Search Stefan D, Cooper Christopher D, Van't Wout Elwin
Department of Mechanical Engineering, Universidad Técnica Federico Santa María, Valparaíso, Chile.
Centro Científico Tecnológico de Valparaíso, Universidad Técnica Federico Santa María, Valparaíso, Chile.
J Comput Chem. 2022 Apr 15;43(10):674-691. doi: 10.1002/jcc.26825. Epub 2022 Feb 24.
The Poisson-Boltzmann equation offers an efficient way to study electrostatics in molecular settings. Its numerical solution with the boundary element method is widely used, as the complicated molecular surface is accurately represented by the mesh, and the point charges are accounted for explicitly. In fact, there are several well-known boundary integral formulations available in the literature. This work presents a generalized expression of the boundary integral representation of the implicit solvent model, giving rise to new forms to compute the electrostatic potential. Moreover, it proposes a strategy to build efficient preconditioners for any of the resulting systems, improving the convergence of the linear solver. We perform systematic benchmarking of a set of formulations and preconditioners, focusing on the time to solution, matrix conditioning, and eigenvalue spectrum. We see that the eigenvalue clustering is a good indicator of the matrix conditioning, and show that they can be easily manipulated by scaling the preconditioner. Our results suggest that the optimal choice is problem-size dependent, where a simpler direct formulation is the fastest for small molecules, but more involved second-kind equations are better for larger problems. We also present a fast Calderón preconditioner for first-kind formulations, which shows promising behavior for future analysis. This work sets the basis towards choosing the most convenient boundary integral formulation of the Poisson-Boltzmann equation for a given problem.

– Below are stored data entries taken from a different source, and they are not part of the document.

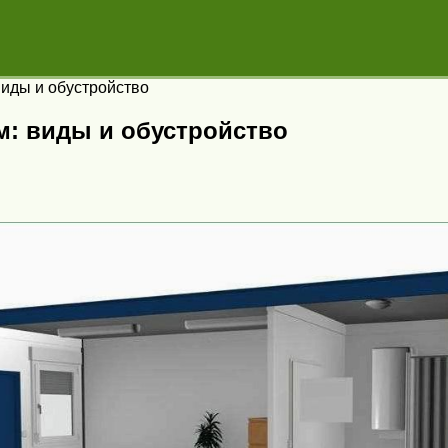
виды и обустройство
м: виды и обустройство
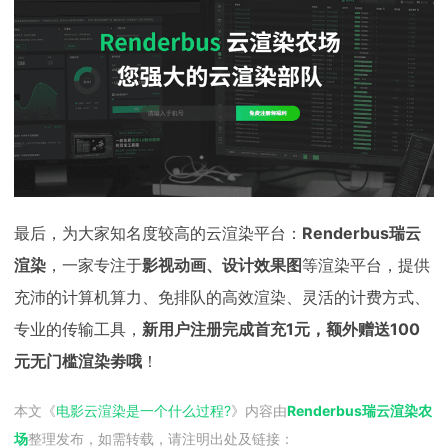
最后，为大家知名度较高的云渲染平台：
Renderbus瑞云
渲染
，一家专注于
影视动画、设计效果图
等渲染平台，提供
充沛的计算机算力、免排队的高效渲染、灵活的计费方式、
专业的传输工具，
新用户注册完成首充1元，额外赠送100
元无门槛渲染劵哦
！
本文《
电影云渲染是一个什么过程?
》内容由
Renderbus瑞云渲染农
场
整理发布，如需转载，请注明出处及链接：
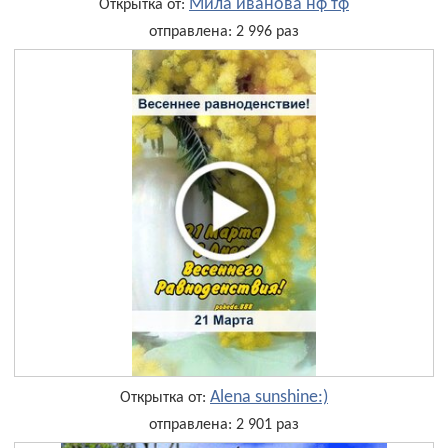
Мила иванова нф тф
Открытка от:
отправлена: 2 996 раз
Alena sunshine:)
Открытка от:
отправлена: 2 901 раз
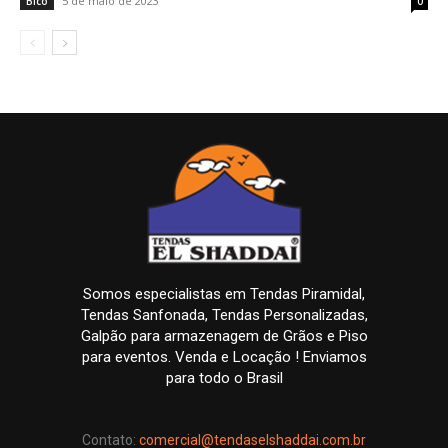
5 de maio de 2023
Bico
0
Somos especialistas em Tendas Piramidal,
Tendas Sanfonada, Tendas Personalizadas,
Galpão para armazenagem de Grãos e Piso
para eventos. Venda e Locação ! Enviamos
para todo o Brasil
Contato:
comercial@tendaselshaddai.com.br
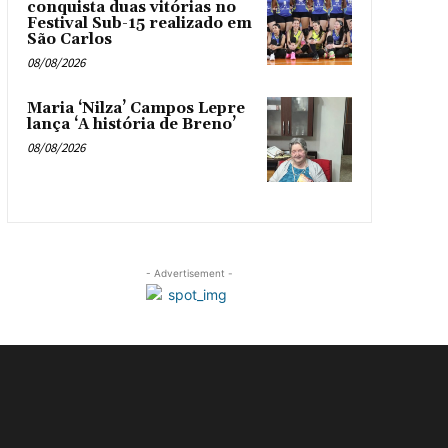
conquista duas vitórias no
Festival Sub-15 realizado em
São Carlos
08/08/2026
Maria ‘Nilza’ Campos Lepre
lança ‘A história de Breno’
08/08/2026
- Advertisement -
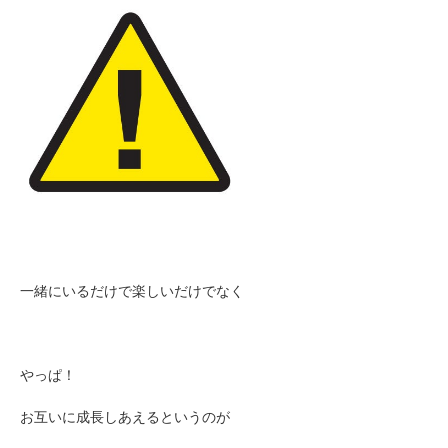
一緒にいるだけで楽しいだけでなく
やっぱ！
お互いに成長しあえるというのが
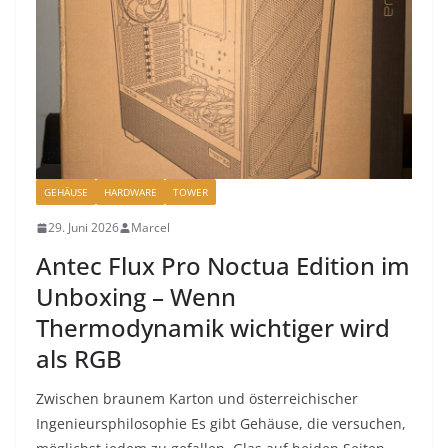
GEHÄUSE
HARDWARE
TOWER
29. Juni 2026
Marcel
Antec Flux Pro Noctua Edition im
Unboxing – Wenn
Thermodynamik wichtiger wird
als RGB
Zwischen braunem Karton und österreichischer
Ingenieursphilosophie Es gibt Gehäuse, die versuchen,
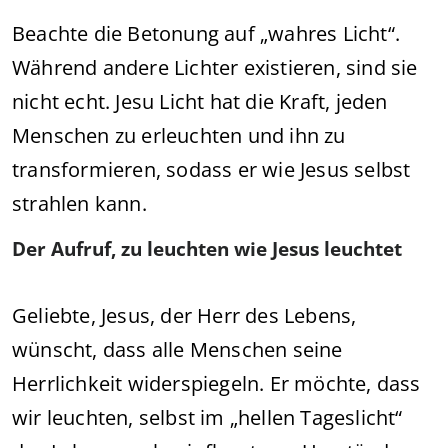
Beachte die Betonung auf „wahres Licht“.
Während andere Lichter existieren, sind sie
nicht echt. Jesu Licht hat die Kraft, jeden
Menschen zu erleuchten und ihn zu
transformieren, sodass er wie Jesus selbst
strahlen kann.
Der Aufruf, zu leuchten wie Jesus leuchtet
Geliebte, Jesus, der Herr des Lebens,
wünscht, dass alle Menschen seine
Herrlichkeit widerspiegeln. Er möchte, dass
wir leuchten, selbst im „hellen Tageslicht“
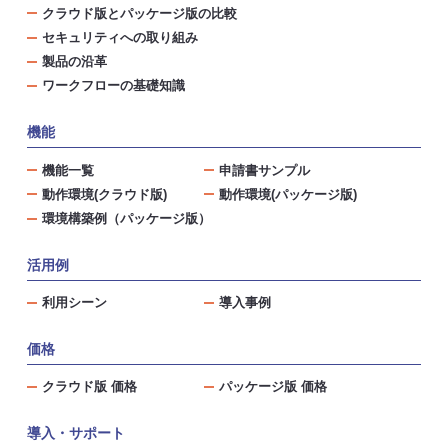
クラウド版とパッケージ版の比較
セキュリティへの取り組み
製品の沿革
ワークフローの基礎知識
機能
機能一覧
申請書サンプル
動作環境(クラウド版)
動作環境(パッケージ版)
環境構築例（パッケージ版）
活用例
利用シーン
導入事例
価格
クラウド版 価格
パッケージ版 価格
導入・サポート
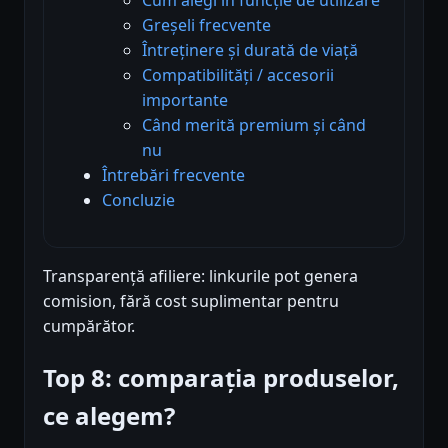
Greșeli frecvente
Întreținere și durată de viață
Compatibilități / accesorii
importante
Când merită premium și când
nu
Întrebări frecvente
Concluzie
Transparență afiliere: linkurile pot genera
comision, fără cost suplimentar pentru
cumpărător.
Top 8: comparația produselor,
ce alegem?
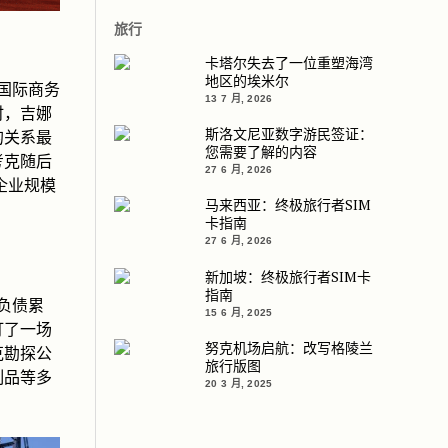
旅行
卡塔尔失去了一位重塑海湾
地区的埃米尔
国际商务
13 7 月, 2026
时，吉娜
斯洛文尼亚数字游民签证：
的关系最
您需要了解的内容
考克随后
27 6 月, 2026
企业规模
马来西亚：终极旅行者SIM
卡指南
27 6 月, 2026
新加坡：终极旅行者SIM卡
指南
负债累
15 6 月, 2025
打了一场
努克机场启航：改写格陵兰
克勘探公
旅行版图
制品等多
20 3 月, 2025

泊松-玻尔兹曼方程为研究分子环境中的静电学提供了一种有效方法。用边界元法对其进行数值求解被广泛应用,因为复杂的分子表面能被网格精确表示,且点电荷能被明确考虑在内。事实上,文献中有几种知名的边界积分公式。这项工作给出了隐式溶剂模型边界积分表示的广义表达式,从而产生了计算静电势的新形式。此外,它还提出了一种为任何所得系统构建高效预条件器的策略,以改善线性求解器的收敛性。我们对一组公式和预条件器进行了系统的基准测试,重点关注求解时间、矩阵条件数和特征值谱。我们发现特征值聚类是矩阵条件数的一个良好指标,并表明通过缩放预条件器可以轻松控制它们。我们的结果表明,最优选择取决于问题规模,对于小分子,更简单的直接公式求解速度最快,但对于较大问题,更复杂的第二类方程效果更好。我们还为第一类公式提出了一种快速卡尔德隆预条件器,它在未来分析中表现出良好的前景。这项工作为针对给定问题选择泊松-玻尔兹曼方程最方便的边界积分公式奠定了基础。